Раздевшись, я направился в душевую. Идти пришлось мимо зеркала. Когда я увидел собственную фигуру, то остолбенел. Из зеркала смотрел урод, слабо похожий на меня. И мне так стало жалко себя, что у меня заструились слезы. Когда я взвесился на медицинских весах, оказалась недостача 26 килограммов веса против довоенного.
От голода начались повальные смерти. По Кировскому проспекту можно ежедневно видеть, как везут гробы на автомашинах, на подводах, на салазках, на фанере, прикрепленной веревкой к автомашине, везут трупы без гробов.
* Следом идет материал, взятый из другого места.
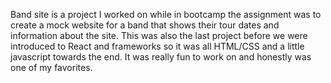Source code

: Band site is a project I worked on while in bootcamp the assignment was to create a mock website for a band that shows their tour dates and information about the site.
This was also the last project before we were introduced to React and frameworks so it was all HTML/CSS and a little javascript towards the end. It was really fun
to work on and honestly was one of my favorites.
Вчера я видел картину, достойную кисти какого-либо великого художника. В утренних сумерках я вышел из дверей нашего дома на Мойке на набережную. Вижу слева от дверей на мостовой следующее: на снегу на спине лежит труп средних лет женщины, одетой в ситцевое платье. На её шее петля веревки, концы которой держат в закоченевших руках девочка лет двенадцати и мальчик лет восьми. Выяснилось, что дети везут на кладбище свою покойную маму, умершую неделю назад от голода. Оба ребенка одеты в какие-то лохмотья, на ногах валенки, головы закутаны платками. Оба страшно худые, на лицах образовались морщины. Это были дети-старики. Они оказались с соседней улицы. Так вот, при помощи веревки, они и везли труп своей умершей матери. Я отобрал у них труп, а их вернул домой. Труп на автомашине отправил в морг, а детей взял под наблюдение. Теперь кто-либо из нашего штаба ежедневно навещает детей, помогает им продовольствием. Я не уверен, что удастся сохранить им жизнь. Кажется, неумолимая дистрофия скоро оборвет их жизнь. Мой друг доктор медицины Семен Семенович Гробштейн сказал мне, что дети обречены. Какой ужас! В какой ужас бросили нас фашистские мерзавцы!
Я сам с каждым днем все худею. Три дня назад мне прислали из УНКВД два килограмма конины. Сделал котлеты. Все эти дни я их пожаривал. Еще есть в запасе. Котлеты оказались вкусными. Несколько утолил свой голод. Однако мысль о еде не покидает ни днем, ни ночью,когда просыпаешься. Говорят, что некоторые едят собак. Вообще собаки- редкое явление. Их должно быть действительно уже поели. Ненкоторые приводят собак на специальные пункты, чтобы усыпить навеки. Их нечем кормить. Разыгрываются грустные картины. На днях одна женщина привела двух породистых – борзых, привязала к забору и ушла со слезами на глазах.
Но мы надеемся, что положение скоро изменится в лучшую сторону. С 15 декабря обещают прибавить хлеба. Об этом говорил т. Кубаткин. На вторую декаду прибавили 100 гр. Мяса. Теперь дают 500 гр. Прибавили 100 гр. крупы, кондитерских изделий. Нам Кубаткин обещал продовольственные посылки.